A highly successful management program in Papua New Guinea has led to large and healthy populations of Crocodylusnovaeguineae. The species was over-hunted in the mid 20th century, but in the 1970s protective legislation was introduced and a regulated management program based around cropping and ranching was developed.

Harvesting programs combined with monitoring and efficient law enforcement is currently being set up on the Indonesian part of the island as well.  

New Guinea Crocodile range

The New Guinea crocodile is native to the island New Guinea, which is shared by the countries Papua New Guinea and Indonesia. It is believed to have gone extinct on the Aru Islands of Indonesia.

New Guinea Crocodile habitat

The New Guinea crocodile is found in freshwater marshes, swamps and lakes, chiefly in the interior part of New Guinea. During the dry season it can enter the river systems if its normal habitat becomes too dry. The New Guinea crocodile tolerates saltwater but tends to avoid brackish coastal regions and has never been seen sharing habitat with the Saltwater crocodile (Crocodylus porosus).

New Guinea Crocodile size and appearance

The New Guinea crocodile male can reach a length of 3.5 meters (11.5 feet) while the females stay smaller than 2.7 meters (9 feet).

This crocodile is grey to brownish with dark bands on body and tail. The snout is pointed and comparatively narrow in juveniles but will grow wider as the animal matures. Juvenile specimens have more distinct banding on body and tail than the adults and can be difficult to distinguish from C. siamensis juveniles.

New Guinea Crocodile feeding and diet

The New Guinea crocodile is primarily a nocturnal hunter. Adults feed chiefly on fish, waterbirds, amphibians and reptiles, while juveniles catch insects and various small aquatic invertebrates.

New Guinea Crocodile breeding

The female New Guinea crocodile typically attains sexual maturity at a length of 1.6-2 meters (5-6 feet), while males need to reach a size of roughly 2.5 meters (8 feet).

Around two weeks after mating the female will deposit her eggs in a nest created by her. She will stay close to her nest during the incubation period but will not necessarily defend it. The offspring hatch after roughly 80 days and both males and females have been reported helping the hatchlings by digging them out of the nest and carry them to the water.  

Crocodile populations living in the northern part of the species range are known to produce 22-45 eggs per batch and always lay their eggs during the dry season. These crocodiles typically use overgrown river tributaries and floating mats of vegetation as breeding habitat.

Crocodiles living in the southern part of the range will on the other hand construct their nests at the start of the wet season and place them on dry land to minimize the risk of them being flooded.
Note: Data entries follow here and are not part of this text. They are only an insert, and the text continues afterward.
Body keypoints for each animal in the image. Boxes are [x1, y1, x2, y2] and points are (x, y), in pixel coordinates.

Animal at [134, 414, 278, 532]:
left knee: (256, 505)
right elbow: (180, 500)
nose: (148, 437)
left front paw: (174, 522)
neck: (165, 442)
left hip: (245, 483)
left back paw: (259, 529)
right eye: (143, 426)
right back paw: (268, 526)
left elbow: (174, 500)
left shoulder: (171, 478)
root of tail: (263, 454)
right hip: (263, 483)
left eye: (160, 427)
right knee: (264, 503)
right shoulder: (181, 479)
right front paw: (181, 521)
Compared to the northern crocs, the southerners produce fewer but larger eggs and southern hatchlings are about 5 cm (2 in) longer than northern hatchlings.

New Guinea Crocodile facts

New Guinea Crocodile facts # 1
Crocodylus novaeguineae means “Crocodile of New Guinea”. Within its native range this species is known under several different names, such as Puk Puk, Wahne huala, Buaya air tawar, and New Guinea freshwater crocodile.
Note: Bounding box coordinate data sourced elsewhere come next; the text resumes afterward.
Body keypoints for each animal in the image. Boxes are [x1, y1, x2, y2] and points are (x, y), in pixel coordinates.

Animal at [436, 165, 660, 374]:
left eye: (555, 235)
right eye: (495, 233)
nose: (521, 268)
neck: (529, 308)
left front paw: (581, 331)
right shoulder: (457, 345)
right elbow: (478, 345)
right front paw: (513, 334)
New Guinea Crocodile facts # 2
The New Guinea crocodile normally stays in covered areas during the day and seeing it bask out in the open is uncommon.

New Guinea Crocodile facts # 3
Until recently, the species C. novaeguineae consisted of two recognized subspecies: the New Guinea crocodile C. novaeguineae novaeguineae and the Philippine crocodile C. novaeguinea mindorensis. Today, the Philipie crocodile has been acknowledged as a separate species: C. mindorensis.
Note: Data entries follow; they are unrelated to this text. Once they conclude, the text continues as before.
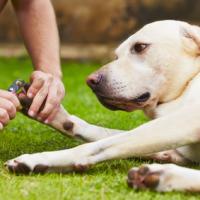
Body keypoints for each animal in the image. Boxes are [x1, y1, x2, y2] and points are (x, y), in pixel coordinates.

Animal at [5, 20, 200, 192]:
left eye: (140, 47)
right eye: (116, 56)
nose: (90, 81)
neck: (187, 84)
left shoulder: (186, 121)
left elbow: (98, 145)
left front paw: (40, 159)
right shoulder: (178, 147)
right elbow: (102, 134)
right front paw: (57, 116)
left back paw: (159, 175)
New Guinea Crocodile facts # 4
Two genetically distinct populations of C. novaeguineae inhabit New Guinea, separated by the mountain range that runs between the Indonesian and Papua New Guinean parts of the island. The northern crocodiles always have 4 post-occipital scales on the neck, while the southern crocodiles can have anywhere from 4 to 6 scales. They also differ from each other when it comes to reproductive habits; see the section about breeding above for more details. The two populations are not recognized as subspecies.

New Guinea Crocodile facts # 5
The skin of the New Guinea crocodile is very expensive, almost as expensive as the skin of the Saltwater crocodile (C. porosus).

New Guinea Crocodile lifespan

The New Guinea crocodile can reach an age of at least 60 years.